Lupi pediu demissão em 2 de maio, cerca de 15 dias após a operação da Polícia Federal que mapeou cobranças indevidas feitas por entidades na folha de pagamento de aposentados e pensionistas.
O que pesou contra o ministro, contudo, não foi a investigação em si, na qual ele não foi citado até agora, mas sua inação diante de sucessivas reportagens do Metrópoles e alertas da Controladoria-Geral da União (CGU) sobre as fraudes, como mostrou a coluna do jornalista Fabio Serapião.
Na avaliação de pessoas ligadas ao governo, a demora do presidente Luiz Inácio Lula da Silva (PT) em demitir o ministro gerou um desgaste para a imagem da gestão, e mesmo assim não o fez, visto que foi Lupi quem pediu seu desligamento.
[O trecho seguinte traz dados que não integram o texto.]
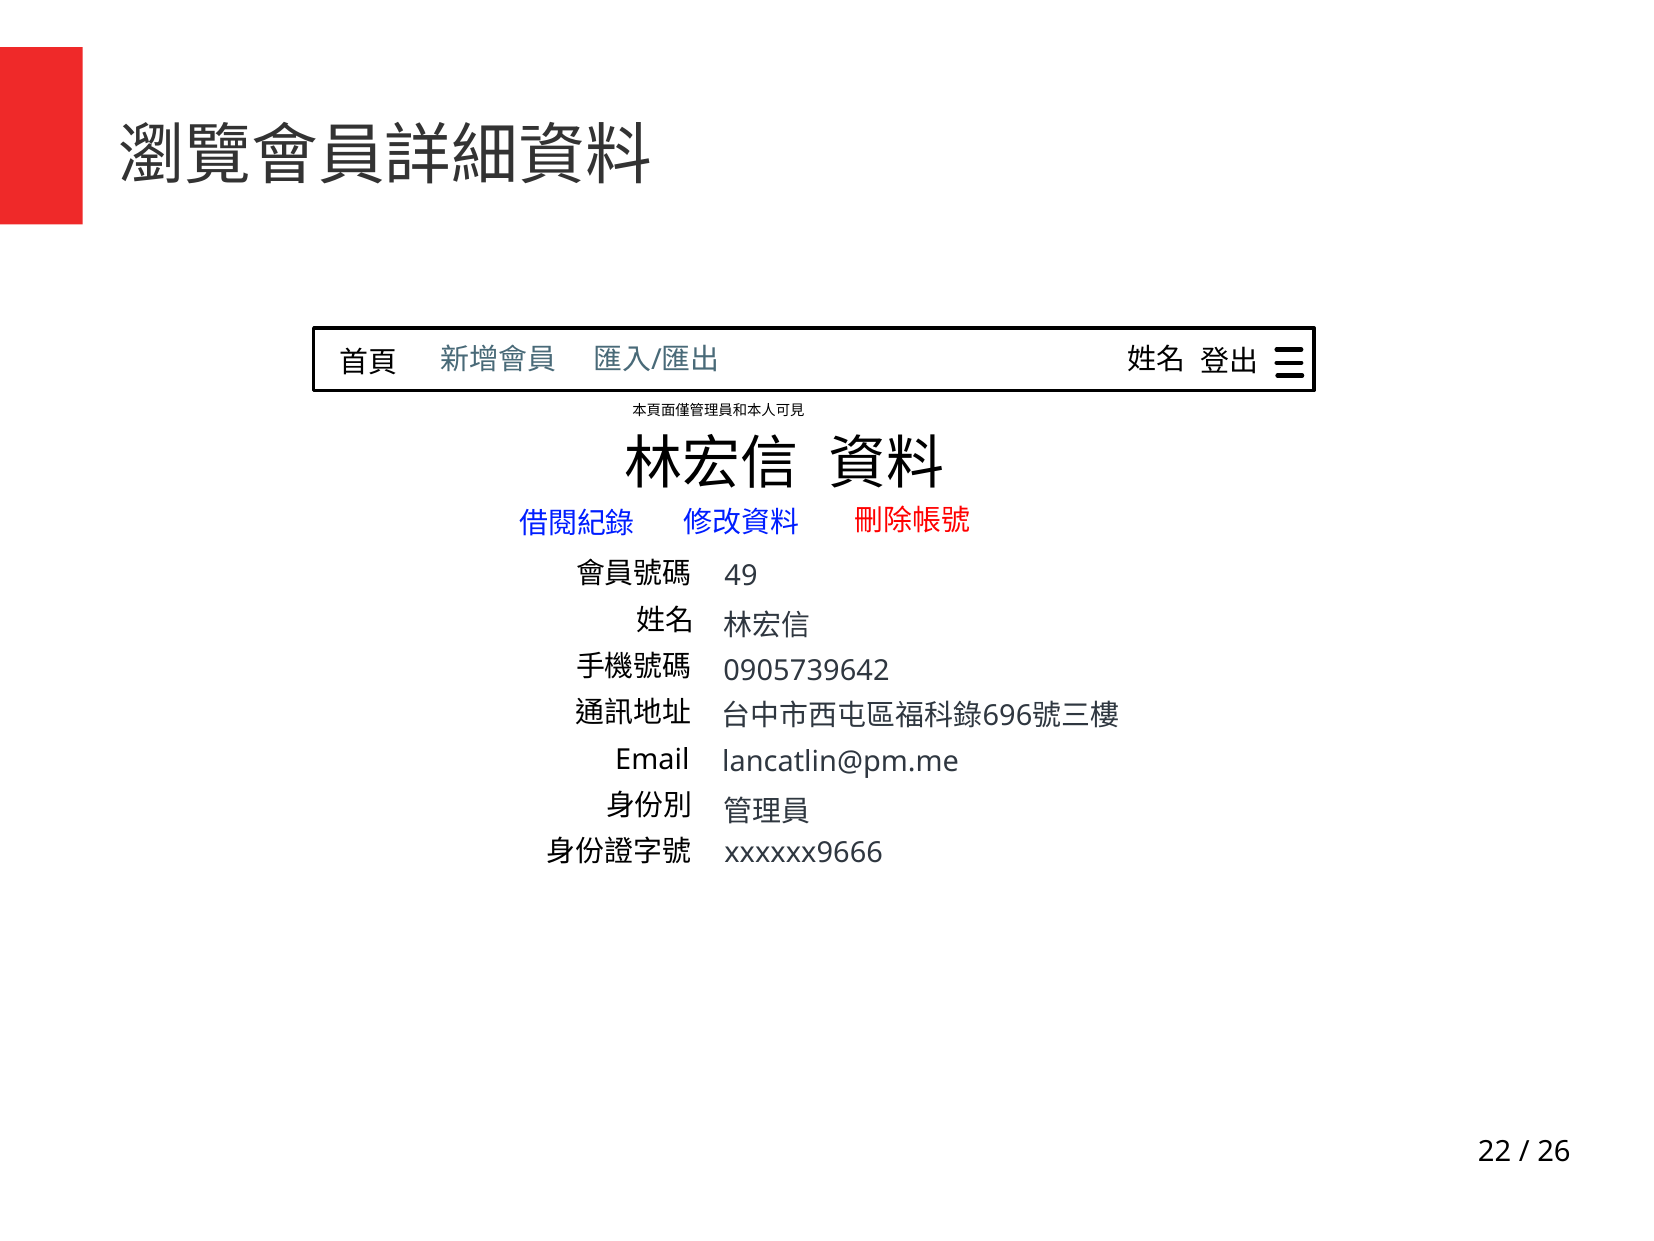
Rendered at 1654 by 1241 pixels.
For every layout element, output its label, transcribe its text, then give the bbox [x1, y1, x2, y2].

picture [305, 320, 1323, 1040]
title 瀏覽會員詳細資料 [118, 49, 1571, 257]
O desgaste também se deu quando Lupi defendeu, publicamente, o ex-presidente do INSS Alessandro Stefanutto.
O requerimento para a oitiva de Lupi foi feito pelo relator da CPMI, o deputado Alfredo Gaspar (União Brasil-AL). No documento, ele diz que “o ex-ministro detém informações imprescindíveis para ajudar no esclarecimento dos fatos, especialmente no que tange às medidas políticas e administrativas adotadas ou não pelo MP [Ministério Público]”.